JAPAN: Japan's health ministry panel is expected to approve the use of Pfizer's Covid-19 vaccine on Friday, public broadcaster NHK reported citing unidentified person. The panel starts meeting at 6 pm local time and approval would pave the way for the government to officially approve the vaccine "soon," NHK said. That comes as a clinical trial in Japan of 160 patients confirmed an increase in virus-neutralizing antibodies, it said. Kyodo separately reported that the official approval by the ministry would come on Sunday, bringing forward the decision by one day. (BBG)

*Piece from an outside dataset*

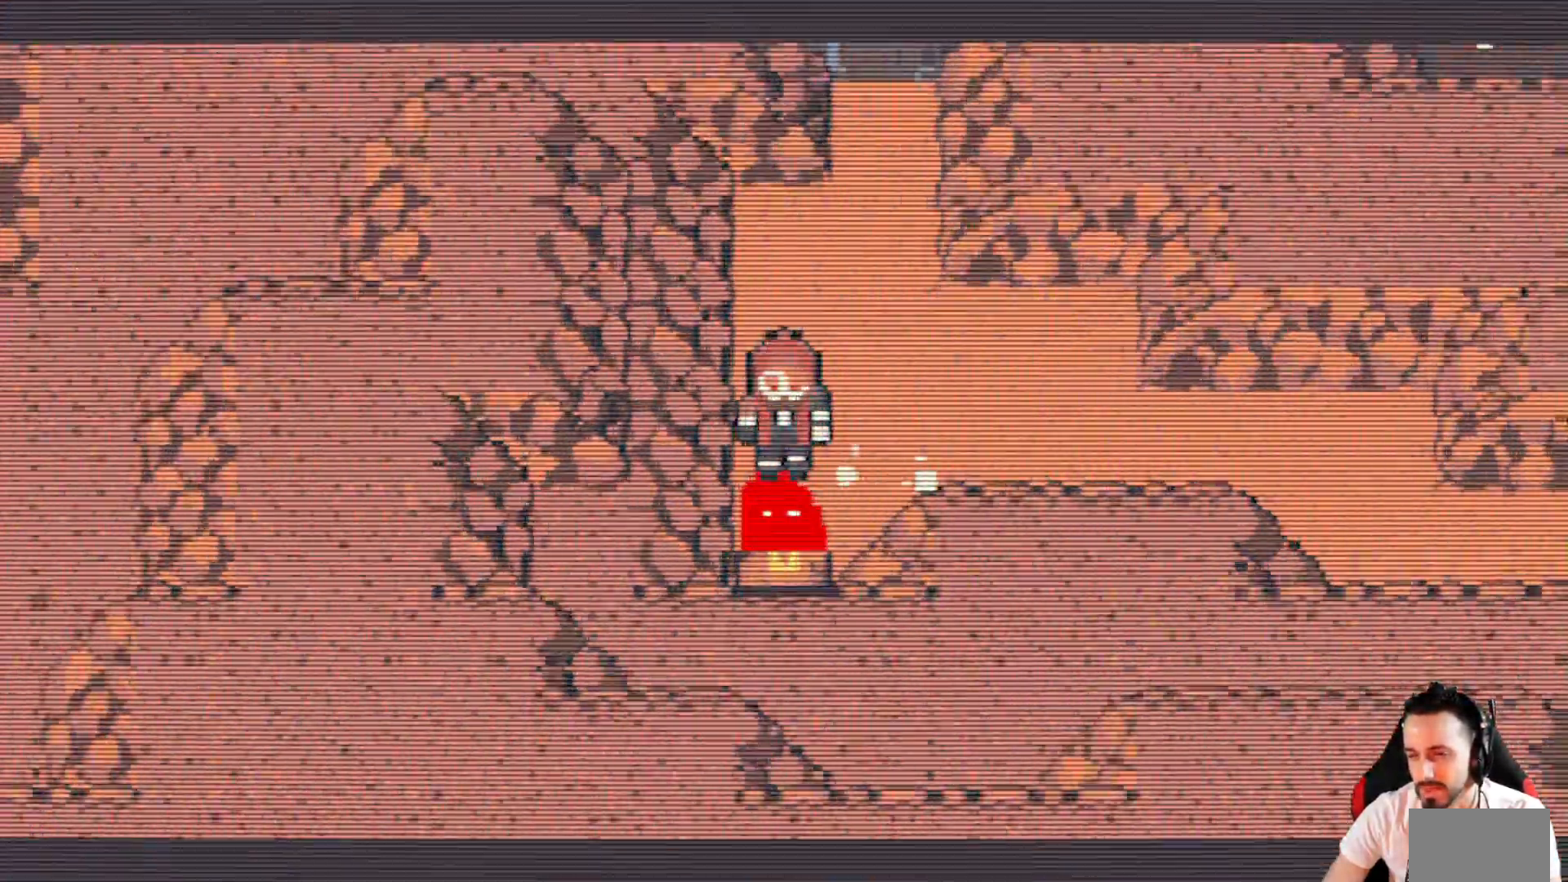
{"keys": [], "events": [[17, "down", "up"], [67, "space", "up"]]}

JAPAN: Japan's first shipment of Pfizer's coronavirus vaccine arrived in the country by airfreight on Friday, Nikkei reports, citing an unidentified person. Kyodo reported that the shipment contains more than 400,000 doses. (BBG)

JAPAN: Japan's economy is still in severe shape due to the coronavirus, but the overall trend is toward recovery, finance minister Taro Aso tells reporters Friday. (BBG)

AUSTRALIA: Australia's Victoria state will enter a snap five-day lockdown from midnight after an outbreak of the virulent U.K. strain of the coronavirus from a quarantine hotel spread. Residents must stay home except for essential shopping, care, exercise and work. Supermarkets will remain open but other retailers, gyms and entertainment venues will close. The Australian Open will continue without spectators."We must assume that there are further cases in the community than we have positive results for, and that it is moving at a velocity that has not been seen anywhere in our country over the course of these last 12 months," state Premier Daniel Andrews told reporters on Friday. (BBG)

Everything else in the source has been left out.